Search TESS:

.

On the Appeal of Libertarianism in the U.S. Public


Download data and study materials

 


Principal Investigator(s):

Christopher Johnston
Duke University
Email: christopher.johnston@duke.edu
Home page: http://sites.duke.edu/chrisjohnston/

Sample size: 2035
Field period: 01/07/2015-07/13/2015

Hypotheses: 

Our project is an exploratory study. We investigate the following questions:

1. Is libertarian identity malleable as a function of elite frames?

2. How does libertarian identity respond to frames of libertarianism that emphasize principles of limited government and individual liberty? Do the effects of these frames depend on the type of justification used (e.g., natural rights or consequentialism)?

3. How does libertarian identity respond to frames of libertarianism that emphasize typical libertarian policy positions? Are the effects of policy similar across domains (i.e., economic and social)?

4. Do the effects of different frames vary across subpopulations (e.g., age, partisanship)?

Experimental Manipulations:

Respondents were randomly assigned to one of sixteen possible experimental conditions defined by the full crossing of two factors. Each of the possible treatments (with the exception of the overall control condition) represents a distinct libertarian appeal: one possible way of describing the nature and content of libertarianism.

The first “principles” factor is defined by justifications for individual liberty and limited government and has four levels: no justification provided (control), natural rights justification, consequentialist justification, or public justification.

The second “policies” factor is defined by sets of typical issue positions held by libertarians and has four levels: no typical issue positions provided (control), social issue positions, economic issue positions, or both social and economic issue positions. 

Key Dependent Variables: 

Our dependent variable is operationalized as three questions regarding respondents’ degree of identification with libertarianism. The first item is, “How well does the term ‘libertarian’ describe your political beliefs: Extremely well, very well, somewhat, not very well, or not at all?” The second item is, “How positive or negative do you feel toward libertarianism?” Responses to this second item were recorded on a seven-point scale from “very positive” to “very negative” with a neutral midpoint.

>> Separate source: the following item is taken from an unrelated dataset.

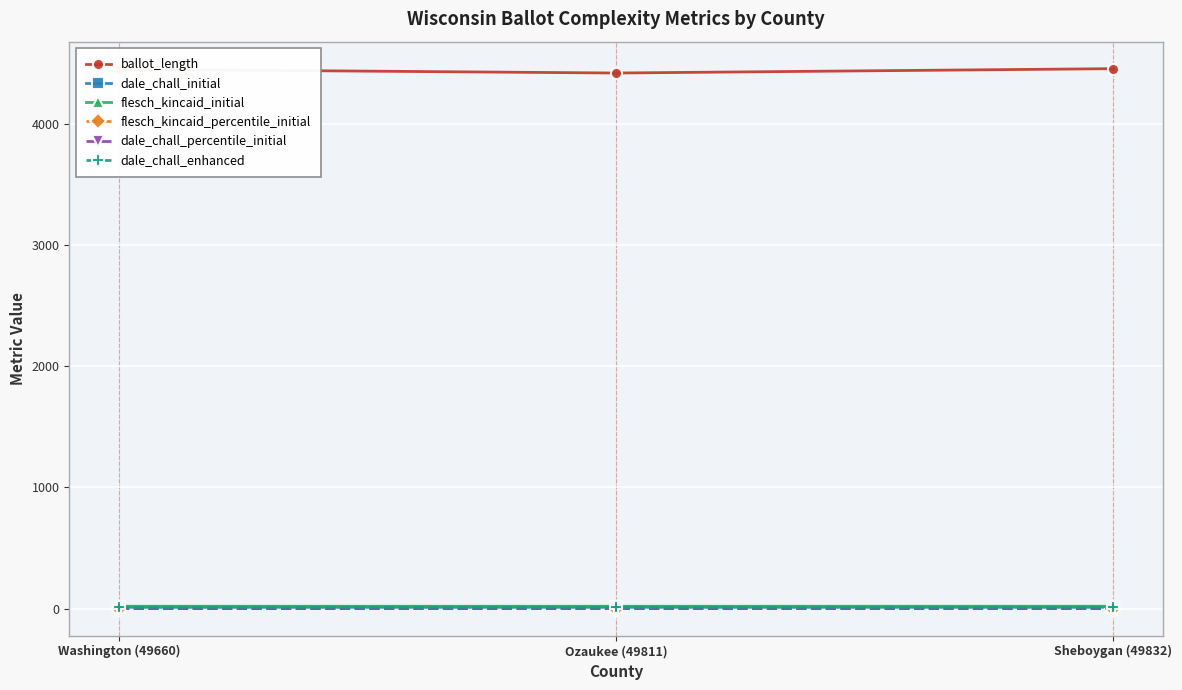

What is the label of the 3rd point from the right?

Washington (49660)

Finally, respondents were asked, “Generally speaking, do you usually think of yourself as a libertarian?” Respondents indicated either “yes” or “no.”

Summary of Findings:

Our preliminary analyses suggest that: (1) U.S. citizens are open to changing their degree of identification with libertarianism as a function of learning more about the ideology; (2) citizens respond moderately and positively to frames that emphasize limited government, but the nature of the justification does not matter; (3) citizens respond strongly and negatively to frames that emphasize economic and/or social issue positions; (4) the effects of policy are larger than the effects of principles; (5) there is very little heterogeneity in how citizens respond to frames across demographics and political affiliations; (6) self-identified "liberals" may be somewhat open to libertarian appeals.